* Activity:
The answer is to be an exact copy of the lines below running from the line with "<!-- street labels -->" down to the line with "<!-- legend -->", both ends included, and nothing more.

* Available records:
>>>

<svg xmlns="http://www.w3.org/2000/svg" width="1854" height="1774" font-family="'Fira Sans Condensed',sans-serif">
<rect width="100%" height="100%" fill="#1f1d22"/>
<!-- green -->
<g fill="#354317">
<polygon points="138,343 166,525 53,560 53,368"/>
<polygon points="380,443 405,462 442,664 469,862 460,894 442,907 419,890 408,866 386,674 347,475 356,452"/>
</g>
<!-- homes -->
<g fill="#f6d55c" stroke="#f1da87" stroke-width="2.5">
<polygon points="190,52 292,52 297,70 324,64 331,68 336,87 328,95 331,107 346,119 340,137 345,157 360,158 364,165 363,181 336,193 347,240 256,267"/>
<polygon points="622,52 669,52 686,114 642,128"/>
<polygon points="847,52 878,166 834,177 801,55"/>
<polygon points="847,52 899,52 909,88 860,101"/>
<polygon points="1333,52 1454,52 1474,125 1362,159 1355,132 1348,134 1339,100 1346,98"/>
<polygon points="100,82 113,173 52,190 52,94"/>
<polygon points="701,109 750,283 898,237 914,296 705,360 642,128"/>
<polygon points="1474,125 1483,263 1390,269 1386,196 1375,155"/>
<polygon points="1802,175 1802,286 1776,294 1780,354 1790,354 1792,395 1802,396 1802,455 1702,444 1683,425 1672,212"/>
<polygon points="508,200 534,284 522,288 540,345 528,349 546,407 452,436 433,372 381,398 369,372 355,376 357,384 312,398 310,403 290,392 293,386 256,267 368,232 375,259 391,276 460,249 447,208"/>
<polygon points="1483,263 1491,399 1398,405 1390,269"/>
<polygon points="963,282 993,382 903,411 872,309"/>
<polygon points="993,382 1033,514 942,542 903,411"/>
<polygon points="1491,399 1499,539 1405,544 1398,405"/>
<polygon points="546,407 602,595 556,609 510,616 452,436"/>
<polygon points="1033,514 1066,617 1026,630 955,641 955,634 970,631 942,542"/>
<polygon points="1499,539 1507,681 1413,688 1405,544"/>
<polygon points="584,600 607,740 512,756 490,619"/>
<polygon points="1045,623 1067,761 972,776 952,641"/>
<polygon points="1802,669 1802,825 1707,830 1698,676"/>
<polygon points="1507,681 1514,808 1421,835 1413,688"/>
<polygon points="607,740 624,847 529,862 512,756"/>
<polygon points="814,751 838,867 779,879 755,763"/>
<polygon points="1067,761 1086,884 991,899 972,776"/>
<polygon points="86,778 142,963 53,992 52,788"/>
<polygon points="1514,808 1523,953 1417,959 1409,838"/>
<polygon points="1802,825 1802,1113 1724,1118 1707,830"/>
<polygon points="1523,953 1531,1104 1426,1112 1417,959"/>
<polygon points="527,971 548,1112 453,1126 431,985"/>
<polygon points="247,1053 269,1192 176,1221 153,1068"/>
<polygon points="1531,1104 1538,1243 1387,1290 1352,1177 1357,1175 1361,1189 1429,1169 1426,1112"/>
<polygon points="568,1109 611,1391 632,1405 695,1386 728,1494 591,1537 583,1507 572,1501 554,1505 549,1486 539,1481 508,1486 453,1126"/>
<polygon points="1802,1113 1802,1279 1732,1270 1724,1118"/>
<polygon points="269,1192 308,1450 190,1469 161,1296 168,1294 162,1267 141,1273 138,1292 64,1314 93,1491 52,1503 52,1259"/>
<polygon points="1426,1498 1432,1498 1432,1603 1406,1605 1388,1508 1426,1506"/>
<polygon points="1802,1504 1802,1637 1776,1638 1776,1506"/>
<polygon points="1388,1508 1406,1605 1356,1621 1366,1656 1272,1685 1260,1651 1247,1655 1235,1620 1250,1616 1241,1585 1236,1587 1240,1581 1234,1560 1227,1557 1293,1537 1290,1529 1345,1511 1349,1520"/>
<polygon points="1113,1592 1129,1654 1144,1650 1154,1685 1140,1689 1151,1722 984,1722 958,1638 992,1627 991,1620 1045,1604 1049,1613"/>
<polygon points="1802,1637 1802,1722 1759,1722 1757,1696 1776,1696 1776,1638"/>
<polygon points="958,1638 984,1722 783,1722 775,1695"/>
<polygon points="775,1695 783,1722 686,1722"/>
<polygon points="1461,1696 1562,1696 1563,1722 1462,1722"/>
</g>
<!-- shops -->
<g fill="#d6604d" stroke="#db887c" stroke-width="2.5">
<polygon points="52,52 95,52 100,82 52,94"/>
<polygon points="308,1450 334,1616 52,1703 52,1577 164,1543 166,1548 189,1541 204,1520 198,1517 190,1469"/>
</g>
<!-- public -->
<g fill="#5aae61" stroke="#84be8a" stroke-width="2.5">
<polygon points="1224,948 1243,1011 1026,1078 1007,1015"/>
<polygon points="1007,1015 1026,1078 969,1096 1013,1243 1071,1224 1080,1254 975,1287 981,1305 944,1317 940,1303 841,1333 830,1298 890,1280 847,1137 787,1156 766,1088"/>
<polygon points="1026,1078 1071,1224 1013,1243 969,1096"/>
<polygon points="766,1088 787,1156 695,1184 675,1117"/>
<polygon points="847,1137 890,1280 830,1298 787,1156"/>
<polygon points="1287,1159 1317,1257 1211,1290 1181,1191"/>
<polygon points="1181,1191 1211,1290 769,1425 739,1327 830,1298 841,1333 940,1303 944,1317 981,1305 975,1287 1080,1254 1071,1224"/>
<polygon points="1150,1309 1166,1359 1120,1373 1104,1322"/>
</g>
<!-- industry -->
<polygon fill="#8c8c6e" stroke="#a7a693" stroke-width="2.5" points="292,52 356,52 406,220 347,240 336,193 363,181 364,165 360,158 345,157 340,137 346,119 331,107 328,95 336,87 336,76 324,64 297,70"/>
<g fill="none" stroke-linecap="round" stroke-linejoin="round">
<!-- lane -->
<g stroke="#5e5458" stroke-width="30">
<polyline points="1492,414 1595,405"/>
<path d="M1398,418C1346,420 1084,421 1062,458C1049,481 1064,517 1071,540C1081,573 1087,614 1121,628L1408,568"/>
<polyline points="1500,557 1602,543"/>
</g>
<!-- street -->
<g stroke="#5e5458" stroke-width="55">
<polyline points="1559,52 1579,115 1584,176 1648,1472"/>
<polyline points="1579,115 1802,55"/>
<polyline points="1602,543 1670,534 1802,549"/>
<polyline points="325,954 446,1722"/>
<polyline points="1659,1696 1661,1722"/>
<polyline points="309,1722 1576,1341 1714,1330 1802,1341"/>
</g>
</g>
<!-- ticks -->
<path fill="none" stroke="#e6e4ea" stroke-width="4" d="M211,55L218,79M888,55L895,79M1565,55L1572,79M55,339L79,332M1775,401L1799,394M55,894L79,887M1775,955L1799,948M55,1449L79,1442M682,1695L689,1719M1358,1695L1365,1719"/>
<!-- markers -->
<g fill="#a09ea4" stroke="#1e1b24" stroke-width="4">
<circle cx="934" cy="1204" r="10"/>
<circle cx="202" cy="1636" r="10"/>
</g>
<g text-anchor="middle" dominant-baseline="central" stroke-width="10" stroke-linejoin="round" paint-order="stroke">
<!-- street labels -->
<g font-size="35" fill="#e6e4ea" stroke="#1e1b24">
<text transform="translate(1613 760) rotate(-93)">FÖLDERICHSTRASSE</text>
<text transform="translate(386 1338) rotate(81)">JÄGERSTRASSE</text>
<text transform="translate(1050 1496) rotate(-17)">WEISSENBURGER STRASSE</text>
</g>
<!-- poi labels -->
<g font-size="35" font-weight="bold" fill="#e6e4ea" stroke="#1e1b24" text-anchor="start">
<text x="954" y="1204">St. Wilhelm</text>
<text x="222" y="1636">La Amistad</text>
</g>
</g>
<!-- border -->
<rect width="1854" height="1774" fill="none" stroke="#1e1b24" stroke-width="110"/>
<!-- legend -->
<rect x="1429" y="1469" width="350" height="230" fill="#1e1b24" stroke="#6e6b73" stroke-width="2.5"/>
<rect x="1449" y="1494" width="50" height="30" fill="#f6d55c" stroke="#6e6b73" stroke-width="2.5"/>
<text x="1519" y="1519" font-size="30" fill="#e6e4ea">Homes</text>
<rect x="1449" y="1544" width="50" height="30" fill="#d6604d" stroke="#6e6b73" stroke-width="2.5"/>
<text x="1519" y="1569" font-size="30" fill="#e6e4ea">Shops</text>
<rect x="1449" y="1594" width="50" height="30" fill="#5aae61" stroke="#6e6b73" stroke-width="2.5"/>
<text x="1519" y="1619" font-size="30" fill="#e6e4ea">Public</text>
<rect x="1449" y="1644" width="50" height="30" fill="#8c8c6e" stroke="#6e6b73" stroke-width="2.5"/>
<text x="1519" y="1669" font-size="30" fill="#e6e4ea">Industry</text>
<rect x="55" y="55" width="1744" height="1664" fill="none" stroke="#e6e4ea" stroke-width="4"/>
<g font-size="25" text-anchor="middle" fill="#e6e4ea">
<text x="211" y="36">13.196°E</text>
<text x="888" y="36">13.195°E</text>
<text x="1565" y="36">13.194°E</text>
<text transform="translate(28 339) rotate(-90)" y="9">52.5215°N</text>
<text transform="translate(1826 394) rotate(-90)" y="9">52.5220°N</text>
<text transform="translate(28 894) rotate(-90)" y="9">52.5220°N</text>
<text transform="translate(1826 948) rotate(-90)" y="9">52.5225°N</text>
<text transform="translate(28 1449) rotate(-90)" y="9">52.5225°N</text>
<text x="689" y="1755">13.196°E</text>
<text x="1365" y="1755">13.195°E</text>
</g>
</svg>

<<<

* Written solution:
<!-- street labels -->
<g font-size="35" fill="#e6e4ea" stroke="#1e1b24">
<text transform="translate(1613 760) rotate(-93)">FÖLDERICHSTRASSE</text>
<text transform="translate(386 1338) rotate(81)">JÄGERSTRASSE</text>
<text transform="translate(1050 1496) rotate(-17)">WEISSENBURGER STRASSE</text>
</g>
<!-- poi labels -->
<g font-size="35" font-weight="bold" fill="#e6e4ea" stroke="#1e1b24" text-anchor="start">
<text x="954" y="1204">St. Wilhelm</text>
<text x="222" y="1636">La Amistad</text>
</g>
</g>
<!-- border -->
<rect width="1854" height="1774" fill="none" stroke="#1e1b24" stroke-width="110"/>
<!-- legend -->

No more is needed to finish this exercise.